*Problem statement*:
Could you return, unchanged, the stretch of the material from its very beginning through the line containing "I'll list each"?

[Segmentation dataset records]
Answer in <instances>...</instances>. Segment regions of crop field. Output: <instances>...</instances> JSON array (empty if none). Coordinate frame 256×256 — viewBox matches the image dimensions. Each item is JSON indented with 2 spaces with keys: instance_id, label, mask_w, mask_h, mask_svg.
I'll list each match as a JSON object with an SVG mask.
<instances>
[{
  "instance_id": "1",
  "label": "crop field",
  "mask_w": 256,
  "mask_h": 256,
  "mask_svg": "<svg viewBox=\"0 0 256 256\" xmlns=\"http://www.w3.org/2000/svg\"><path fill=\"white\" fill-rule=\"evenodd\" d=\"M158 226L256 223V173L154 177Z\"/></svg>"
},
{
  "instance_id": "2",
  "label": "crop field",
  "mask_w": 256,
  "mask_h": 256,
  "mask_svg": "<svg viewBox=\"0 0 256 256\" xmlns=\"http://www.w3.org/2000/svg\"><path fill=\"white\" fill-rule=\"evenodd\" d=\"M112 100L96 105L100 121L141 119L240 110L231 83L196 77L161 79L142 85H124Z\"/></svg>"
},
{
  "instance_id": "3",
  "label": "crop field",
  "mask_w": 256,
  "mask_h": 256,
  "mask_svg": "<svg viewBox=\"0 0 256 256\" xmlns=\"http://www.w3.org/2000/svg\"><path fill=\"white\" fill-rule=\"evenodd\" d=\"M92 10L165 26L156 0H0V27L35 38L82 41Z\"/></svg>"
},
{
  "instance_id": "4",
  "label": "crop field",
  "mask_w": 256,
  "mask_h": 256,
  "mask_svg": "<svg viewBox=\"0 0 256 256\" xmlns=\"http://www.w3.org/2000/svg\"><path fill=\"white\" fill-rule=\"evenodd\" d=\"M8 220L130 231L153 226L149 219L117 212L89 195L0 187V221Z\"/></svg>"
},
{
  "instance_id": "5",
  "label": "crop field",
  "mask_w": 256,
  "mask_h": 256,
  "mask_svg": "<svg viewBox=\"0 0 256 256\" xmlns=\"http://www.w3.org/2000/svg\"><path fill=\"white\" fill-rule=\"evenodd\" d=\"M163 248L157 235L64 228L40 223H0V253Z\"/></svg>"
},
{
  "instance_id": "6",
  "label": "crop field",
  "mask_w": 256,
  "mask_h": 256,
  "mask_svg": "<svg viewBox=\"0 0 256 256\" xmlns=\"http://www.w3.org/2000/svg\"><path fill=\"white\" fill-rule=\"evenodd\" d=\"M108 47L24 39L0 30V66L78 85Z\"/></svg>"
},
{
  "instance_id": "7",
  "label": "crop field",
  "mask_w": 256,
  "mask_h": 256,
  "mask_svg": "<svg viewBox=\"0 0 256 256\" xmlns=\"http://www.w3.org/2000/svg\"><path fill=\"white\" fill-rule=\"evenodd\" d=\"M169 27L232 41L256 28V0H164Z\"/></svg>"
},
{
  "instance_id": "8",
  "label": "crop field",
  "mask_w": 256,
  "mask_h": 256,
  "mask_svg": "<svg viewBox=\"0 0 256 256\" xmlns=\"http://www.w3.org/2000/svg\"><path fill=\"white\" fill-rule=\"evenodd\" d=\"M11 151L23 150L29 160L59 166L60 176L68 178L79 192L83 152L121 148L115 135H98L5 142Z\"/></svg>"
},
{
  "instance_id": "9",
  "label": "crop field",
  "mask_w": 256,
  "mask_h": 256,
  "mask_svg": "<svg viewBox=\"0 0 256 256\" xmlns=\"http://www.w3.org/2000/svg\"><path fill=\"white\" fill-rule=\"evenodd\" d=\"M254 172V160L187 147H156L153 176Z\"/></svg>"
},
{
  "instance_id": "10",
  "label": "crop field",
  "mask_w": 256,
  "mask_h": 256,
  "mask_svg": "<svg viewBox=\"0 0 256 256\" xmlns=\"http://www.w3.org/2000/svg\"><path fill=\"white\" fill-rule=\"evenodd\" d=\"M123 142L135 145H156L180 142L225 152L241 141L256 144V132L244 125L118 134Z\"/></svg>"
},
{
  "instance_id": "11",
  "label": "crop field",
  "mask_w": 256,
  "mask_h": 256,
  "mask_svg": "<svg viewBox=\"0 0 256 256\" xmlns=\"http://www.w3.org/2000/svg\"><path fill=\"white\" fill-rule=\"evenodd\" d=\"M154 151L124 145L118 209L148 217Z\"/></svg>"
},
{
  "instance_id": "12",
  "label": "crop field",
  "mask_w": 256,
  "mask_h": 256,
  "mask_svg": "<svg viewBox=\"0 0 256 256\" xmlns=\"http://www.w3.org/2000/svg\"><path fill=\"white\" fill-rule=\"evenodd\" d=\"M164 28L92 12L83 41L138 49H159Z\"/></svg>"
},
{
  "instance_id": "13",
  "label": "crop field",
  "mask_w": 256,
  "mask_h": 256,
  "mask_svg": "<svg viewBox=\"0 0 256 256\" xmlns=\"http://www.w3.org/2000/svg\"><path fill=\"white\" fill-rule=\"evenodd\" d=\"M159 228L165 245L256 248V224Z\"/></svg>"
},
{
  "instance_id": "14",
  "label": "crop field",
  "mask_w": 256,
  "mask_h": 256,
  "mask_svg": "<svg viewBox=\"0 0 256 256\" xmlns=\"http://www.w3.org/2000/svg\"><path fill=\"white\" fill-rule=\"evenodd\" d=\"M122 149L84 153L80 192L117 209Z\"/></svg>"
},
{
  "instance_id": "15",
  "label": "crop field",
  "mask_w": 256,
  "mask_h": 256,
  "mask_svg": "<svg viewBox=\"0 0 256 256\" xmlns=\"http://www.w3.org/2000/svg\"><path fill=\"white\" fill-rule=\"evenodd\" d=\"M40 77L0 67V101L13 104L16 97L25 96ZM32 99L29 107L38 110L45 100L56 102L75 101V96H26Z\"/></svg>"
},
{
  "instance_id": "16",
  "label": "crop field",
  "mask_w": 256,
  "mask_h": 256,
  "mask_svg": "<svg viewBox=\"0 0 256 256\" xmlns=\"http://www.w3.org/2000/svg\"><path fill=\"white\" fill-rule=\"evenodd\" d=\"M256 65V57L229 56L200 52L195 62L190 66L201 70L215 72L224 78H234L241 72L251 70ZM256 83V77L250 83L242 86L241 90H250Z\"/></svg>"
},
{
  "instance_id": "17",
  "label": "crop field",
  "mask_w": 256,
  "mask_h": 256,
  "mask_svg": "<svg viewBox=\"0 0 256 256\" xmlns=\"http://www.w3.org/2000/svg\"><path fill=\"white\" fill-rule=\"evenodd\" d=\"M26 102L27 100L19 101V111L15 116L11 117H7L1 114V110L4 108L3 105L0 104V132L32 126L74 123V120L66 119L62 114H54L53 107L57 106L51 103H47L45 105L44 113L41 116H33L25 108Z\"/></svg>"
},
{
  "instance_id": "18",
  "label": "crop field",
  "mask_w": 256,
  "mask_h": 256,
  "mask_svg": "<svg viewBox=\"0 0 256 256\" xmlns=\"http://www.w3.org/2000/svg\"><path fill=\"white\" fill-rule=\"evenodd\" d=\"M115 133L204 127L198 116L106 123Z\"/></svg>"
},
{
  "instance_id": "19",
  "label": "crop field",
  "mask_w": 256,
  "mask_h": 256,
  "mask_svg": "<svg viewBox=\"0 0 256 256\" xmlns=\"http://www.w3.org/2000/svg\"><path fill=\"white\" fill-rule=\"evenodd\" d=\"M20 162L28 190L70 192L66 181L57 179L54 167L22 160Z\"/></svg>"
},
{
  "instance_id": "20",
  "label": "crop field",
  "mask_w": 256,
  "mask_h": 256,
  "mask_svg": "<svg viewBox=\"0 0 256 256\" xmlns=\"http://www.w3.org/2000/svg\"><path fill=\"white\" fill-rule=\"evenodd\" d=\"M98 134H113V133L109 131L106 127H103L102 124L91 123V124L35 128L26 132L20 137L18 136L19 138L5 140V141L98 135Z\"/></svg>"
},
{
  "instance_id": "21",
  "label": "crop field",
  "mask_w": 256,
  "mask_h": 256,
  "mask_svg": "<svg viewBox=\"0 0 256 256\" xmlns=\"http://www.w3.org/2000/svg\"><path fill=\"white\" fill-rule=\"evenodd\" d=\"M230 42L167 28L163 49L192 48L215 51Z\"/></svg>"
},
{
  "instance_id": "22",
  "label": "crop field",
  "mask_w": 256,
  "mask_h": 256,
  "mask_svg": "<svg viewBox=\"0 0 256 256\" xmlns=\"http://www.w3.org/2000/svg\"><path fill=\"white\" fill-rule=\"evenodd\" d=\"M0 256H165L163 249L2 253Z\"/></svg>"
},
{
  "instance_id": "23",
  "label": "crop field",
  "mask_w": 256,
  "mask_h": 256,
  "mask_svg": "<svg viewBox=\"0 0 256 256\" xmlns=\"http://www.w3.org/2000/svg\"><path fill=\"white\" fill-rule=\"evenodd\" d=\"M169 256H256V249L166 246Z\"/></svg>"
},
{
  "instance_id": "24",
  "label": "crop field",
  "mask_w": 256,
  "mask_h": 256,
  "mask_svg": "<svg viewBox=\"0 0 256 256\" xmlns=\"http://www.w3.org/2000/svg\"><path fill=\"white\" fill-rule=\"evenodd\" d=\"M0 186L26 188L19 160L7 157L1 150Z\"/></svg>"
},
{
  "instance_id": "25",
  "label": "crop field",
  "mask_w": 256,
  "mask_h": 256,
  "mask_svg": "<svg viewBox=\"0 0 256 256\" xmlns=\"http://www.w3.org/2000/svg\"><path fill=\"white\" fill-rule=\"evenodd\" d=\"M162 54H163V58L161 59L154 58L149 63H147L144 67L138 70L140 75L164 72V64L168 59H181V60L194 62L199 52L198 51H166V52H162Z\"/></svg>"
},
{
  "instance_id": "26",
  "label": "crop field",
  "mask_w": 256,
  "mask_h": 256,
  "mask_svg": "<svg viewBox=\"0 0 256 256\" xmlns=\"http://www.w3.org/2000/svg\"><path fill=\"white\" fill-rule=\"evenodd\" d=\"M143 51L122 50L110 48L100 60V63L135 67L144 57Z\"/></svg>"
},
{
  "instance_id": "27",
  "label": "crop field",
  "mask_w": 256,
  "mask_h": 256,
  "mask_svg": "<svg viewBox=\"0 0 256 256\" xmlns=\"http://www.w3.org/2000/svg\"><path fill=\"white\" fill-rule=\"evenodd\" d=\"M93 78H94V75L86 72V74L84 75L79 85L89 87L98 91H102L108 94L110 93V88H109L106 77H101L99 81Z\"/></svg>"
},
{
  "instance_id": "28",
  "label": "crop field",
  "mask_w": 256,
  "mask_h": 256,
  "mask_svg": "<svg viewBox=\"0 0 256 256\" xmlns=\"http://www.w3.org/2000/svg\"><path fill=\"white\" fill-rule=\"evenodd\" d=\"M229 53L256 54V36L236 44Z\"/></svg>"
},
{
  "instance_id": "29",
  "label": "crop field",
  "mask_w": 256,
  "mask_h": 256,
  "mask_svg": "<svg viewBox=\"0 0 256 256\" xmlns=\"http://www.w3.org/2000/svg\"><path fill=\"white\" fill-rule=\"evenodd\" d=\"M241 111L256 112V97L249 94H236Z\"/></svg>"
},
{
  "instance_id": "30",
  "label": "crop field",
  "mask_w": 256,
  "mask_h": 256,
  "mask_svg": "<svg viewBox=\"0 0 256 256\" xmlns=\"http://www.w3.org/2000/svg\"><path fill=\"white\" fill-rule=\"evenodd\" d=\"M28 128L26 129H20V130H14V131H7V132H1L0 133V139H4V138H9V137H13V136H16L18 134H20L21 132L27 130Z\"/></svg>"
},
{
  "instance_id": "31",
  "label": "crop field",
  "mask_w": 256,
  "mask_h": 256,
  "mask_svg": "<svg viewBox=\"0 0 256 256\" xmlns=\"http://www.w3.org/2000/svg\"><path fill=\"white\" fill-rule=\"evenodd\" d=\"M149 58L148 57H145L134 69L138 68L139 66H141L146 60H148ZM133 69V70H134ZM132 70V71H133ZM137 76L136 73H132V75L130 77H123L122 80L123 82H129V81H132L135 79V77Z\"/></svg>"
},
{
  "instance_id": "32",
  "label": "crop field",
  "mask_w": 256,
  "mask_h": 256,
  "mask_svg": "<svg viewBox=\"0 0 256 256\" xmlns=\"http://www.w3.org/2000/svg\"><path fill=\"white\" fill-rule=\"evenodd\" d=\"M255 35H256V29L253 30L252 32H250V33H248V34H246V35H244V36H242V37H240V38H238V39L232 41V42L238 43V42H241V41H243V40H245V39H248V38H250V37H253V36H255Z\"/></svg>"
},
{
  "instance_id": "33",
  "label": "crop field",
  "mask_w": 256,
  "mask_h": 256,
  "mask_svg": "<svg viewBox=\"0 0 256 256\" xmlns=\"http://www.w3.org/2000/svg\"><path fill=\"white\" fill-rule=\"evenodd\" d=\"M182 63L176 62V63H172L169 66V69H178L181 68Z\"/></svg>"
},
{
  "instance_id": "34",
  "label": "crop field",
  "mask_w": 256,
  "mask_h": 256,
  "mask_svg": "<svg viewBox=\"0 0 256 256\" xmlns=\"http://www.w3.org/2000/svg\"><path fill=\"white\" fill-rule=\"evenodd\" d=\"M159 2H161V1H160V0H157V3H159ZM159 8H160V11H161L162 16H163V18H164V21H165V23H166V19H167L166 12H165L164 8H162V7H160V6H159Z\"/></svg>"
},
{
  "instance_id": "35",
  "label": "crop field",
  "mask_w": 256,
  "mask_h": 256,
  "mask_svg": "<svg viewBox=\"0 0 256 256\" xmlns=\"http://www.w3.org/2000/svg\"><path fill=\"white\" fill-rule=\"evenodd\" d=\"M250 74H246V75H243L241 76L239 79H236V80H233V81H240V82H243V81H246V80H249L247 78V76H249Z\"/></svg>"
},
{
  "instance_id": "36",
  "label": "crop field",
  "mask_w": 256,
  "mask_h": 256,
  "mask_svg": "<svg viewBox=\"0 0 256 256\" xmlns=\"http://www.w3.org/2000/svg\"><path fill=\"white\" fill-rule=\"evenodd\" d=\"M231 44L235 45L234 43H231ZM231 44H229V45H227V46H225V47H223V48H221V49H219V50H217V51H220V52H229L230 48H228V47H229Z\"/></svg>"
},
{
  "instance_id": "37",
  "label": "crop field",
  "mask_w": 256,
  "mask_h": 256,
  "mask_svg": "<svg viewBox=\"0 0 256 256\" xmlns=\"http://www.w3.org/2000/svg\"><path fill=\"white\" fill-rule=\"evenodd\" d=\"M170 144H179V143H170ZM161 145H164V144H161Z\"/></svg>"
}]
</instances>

*Worked solution*:
Answer in <instances>...</instances>. Segment regions of crop field. Output: <instances>...</instances> JSON array (empty if none). Coordinate frame 256×256 — viewBox matches the image dimensions. Each item is JSON indented with 2 spaces with keys: instance_id, label, mask_w, mask_h, mask_svg.
I'll list each match as a JSON object with an SVG mask.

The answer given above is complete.